What the exercise asks
From the listing below, extract every line containing "axis".

Provided records
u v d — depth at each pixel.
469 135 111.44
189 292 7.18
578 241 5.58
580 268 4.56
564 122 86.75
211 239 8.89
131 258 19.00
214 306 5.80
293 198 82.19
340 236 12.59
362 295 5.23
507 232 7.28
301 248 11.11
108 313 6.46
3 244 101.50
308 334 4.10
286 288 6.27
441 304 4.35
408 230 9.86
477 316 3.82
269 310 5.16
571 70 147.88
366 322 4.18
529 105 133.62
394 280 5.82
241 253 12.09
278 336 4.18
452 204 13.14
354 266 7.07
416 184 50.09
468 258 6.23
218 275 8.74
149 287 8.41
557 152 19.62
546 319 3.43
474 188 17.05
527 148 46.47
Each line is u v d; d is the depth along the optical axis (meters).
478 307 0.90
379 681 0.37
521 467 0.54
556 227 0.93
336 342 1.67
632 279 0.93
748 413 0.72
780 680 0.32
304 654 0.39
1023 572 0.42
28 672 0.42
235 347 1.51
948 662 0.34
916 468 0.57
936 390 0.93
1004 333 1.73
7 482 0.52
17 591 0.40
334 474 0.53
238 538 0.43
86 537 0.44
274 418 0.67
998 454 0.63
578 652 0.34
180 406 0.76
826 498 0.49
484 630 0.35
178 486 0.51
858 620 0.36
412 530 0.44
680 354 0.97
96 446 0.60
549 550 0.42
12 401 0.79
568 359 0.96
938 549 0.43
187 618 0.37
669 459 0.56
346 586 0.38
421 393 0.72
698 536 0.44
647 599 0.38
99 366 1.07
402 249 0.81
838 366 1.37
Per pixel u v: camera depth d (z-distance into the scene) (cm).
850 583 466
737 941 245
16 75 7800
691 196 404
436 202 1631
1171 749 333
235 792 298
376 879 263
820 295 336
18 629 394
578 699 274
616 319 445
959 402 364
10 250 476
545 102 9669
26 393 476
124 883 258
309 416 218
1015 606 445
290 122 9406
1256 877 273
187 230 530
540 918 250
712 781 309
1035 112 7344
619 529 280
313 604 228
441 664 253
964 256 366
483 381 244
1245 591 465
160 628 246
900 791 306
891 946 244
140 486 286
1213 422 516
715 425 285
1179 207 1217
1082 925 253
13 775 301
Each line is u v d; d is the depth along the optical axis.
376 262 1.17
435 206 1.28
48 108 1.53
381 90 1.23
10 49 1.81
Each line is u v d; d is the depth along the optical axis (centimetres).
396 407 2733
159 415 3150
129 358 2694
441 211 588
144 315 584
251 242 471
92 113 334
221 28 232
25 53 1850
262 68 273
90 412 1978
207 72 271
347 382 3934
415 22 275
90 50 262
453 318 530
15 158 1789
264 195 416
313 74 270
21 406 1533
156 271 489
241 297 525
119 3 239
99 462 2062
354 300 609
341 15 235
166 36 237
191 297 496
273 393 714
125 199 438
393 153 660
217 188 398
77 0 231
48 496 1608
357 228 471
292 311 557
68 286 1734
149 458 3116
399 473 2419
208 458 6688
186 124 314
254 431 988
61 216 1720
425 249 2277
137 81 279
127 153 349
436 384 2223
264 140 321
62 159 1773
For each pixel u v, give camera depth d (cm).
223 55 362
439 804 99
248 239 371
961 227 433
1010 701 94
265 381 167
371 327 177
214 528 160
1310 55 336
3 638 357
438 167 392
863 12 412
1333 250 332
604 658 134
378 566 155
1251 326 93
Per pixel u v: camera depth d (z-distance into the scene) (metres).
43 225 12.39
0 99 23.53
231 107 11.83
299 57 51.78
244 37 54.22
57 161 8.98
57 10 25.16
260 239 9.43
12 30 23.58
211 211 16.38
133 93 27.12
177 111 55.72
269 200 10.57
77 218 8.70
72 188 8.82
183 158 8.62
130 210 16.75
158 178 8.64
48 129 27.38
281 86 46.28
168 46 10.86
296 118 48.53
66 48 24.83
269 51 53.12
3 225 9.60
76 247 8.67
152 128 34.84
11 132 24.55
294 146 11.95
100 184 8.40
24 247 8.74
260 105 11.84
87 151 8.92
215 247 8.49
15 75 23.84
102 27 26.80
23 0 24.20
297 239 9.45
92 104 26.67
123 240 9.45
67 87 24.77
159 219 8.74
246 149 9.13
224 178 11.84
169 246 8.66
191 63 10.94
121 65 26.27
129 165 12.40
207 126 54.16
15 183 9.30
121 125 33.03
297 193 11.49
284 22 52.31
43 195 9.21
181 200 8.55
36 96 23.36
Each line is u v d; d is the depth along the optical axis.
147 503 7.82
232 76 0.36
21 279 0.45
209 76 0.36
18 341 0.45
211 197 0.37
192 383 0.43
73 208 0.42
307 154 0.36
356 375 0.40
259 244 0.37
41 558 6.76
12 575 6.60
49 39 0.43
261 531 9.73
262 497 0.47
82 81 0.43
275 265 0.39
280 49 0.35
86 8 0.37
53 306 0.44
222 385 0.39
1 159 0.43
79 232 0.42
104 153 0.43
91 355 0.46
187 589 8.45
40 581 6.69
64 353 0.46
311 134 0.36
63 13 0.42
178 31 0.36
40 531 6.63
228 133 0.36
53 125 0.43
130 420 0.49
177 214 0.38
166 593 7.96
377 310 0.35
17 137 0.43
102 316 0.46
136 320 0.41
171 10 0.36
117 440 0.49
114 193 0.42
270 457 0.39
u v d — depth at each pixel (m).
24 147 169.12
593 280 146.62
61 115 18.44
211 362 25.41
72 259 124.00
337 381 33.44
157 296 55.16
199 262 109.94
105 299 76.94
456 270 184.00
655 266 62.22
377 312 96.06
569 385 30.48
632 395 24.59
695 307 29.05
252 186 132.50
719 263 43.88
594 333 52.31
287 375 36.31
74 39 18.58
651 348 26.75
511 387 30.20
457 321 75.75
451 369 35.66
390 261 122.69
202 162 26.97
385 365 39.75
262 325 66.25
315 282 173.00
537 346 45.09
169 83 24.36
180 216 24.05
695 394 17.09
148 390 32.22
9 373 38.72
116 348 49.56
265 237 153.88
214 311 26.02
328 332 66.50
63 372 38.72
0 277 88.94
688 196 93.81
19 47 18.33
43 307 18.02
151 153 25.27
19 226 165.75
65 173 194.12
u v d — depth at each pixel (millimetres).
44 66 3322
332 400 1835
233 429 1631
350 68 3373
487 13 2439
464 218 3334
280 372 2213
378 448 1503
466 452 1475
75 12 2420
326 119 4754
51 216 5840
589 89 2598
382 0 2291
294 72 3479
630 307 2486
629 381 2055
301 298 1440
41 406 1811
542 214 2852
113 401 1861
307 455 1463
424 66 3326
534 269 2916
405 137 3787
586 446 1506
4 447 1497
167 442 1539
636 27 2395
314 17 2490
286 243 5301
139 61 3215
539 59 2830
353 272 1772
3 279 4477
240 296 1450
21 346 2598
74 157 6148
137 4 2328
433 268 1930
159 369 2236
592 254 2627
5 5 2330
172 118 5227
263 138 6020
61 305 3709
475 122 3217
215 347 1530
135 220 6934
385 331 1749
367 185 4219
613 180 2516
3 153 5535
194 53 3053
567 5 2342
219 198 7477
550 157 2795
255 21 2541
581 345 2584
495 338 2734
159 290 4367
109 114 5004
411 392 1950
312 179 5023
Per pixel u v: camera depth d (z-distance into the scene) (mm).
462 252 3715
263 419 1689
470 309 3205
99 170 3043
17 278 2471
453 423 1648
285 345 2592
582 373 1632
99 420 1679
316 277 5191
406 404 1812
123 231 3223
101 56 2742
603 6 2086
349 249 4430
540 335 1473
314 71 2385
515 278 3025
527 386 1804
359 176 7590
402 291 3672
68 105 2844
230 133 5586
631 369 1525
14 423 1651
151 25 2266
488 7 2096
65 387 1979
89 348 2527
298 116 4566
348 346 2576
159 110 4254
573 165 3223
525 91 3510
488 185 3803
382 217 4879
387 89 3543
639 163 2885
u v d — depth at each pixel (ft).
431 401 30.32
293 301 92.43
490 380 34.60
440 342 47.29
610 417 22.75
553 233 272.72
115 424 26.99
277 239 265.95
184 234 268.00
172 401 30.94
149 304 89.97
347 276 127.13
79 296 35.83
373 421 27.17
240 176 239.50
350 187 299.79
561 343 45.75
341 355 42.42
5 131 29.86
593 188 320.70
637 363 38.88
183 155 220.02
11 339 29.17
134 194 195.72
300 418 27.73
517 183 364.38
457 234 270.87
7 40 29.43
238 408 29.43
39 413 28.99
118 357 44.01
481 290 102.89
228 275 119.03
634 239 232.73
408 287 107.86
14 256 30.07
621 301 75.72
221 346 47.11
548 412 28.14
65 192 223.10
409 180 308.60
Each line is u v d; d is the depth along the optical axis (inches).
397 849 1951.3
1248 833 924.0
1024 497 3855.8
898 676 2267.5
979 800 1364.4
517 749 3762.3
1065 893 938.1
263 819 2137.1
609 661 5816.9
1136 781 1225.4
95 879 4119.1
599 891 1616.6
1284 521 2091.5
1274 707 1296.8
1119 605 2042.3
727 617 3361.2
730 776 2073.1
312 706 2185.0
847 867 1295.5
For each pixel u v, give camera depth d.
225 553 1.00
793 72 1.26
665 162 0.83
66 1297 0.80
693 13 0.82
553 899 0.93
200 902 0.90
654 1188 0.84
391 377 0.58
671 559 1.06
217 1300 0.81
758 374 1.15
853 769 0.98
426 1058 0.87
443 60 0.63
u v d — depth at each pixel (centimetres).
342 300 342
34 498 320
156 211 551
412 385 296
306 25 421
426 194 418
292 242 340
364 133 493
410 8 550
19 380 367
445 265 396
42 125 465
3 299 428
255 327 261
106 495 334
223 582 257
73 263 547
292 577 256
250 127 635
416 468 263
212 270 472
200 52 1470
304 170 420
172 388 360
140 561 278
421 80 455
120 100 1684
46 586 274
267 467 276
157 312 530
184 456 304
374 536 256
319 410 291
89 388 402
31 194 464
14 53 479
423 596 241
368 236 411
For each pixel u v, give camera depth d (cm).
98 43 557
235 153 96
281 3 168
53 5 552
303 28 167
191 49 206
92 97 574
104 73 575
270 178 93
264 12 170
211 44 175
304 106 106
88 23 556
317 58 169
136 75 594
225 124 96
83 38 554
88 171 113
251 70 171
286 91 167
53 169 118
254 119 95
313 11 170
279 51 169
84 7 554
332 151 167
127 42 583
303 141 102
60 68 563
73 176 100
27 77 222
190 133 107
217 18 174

Response for this exercise
Each line is u v d; d is the depth along the optical axis (meters).
Each line is u v d; d is the depth along the optical axis.
Each line is u v d; d is the depth along the optical axis (centimetres).
Each line is u v d; d is the depth along the optical axis.
Each line is u v d; d is the depth along the optical axis (inches).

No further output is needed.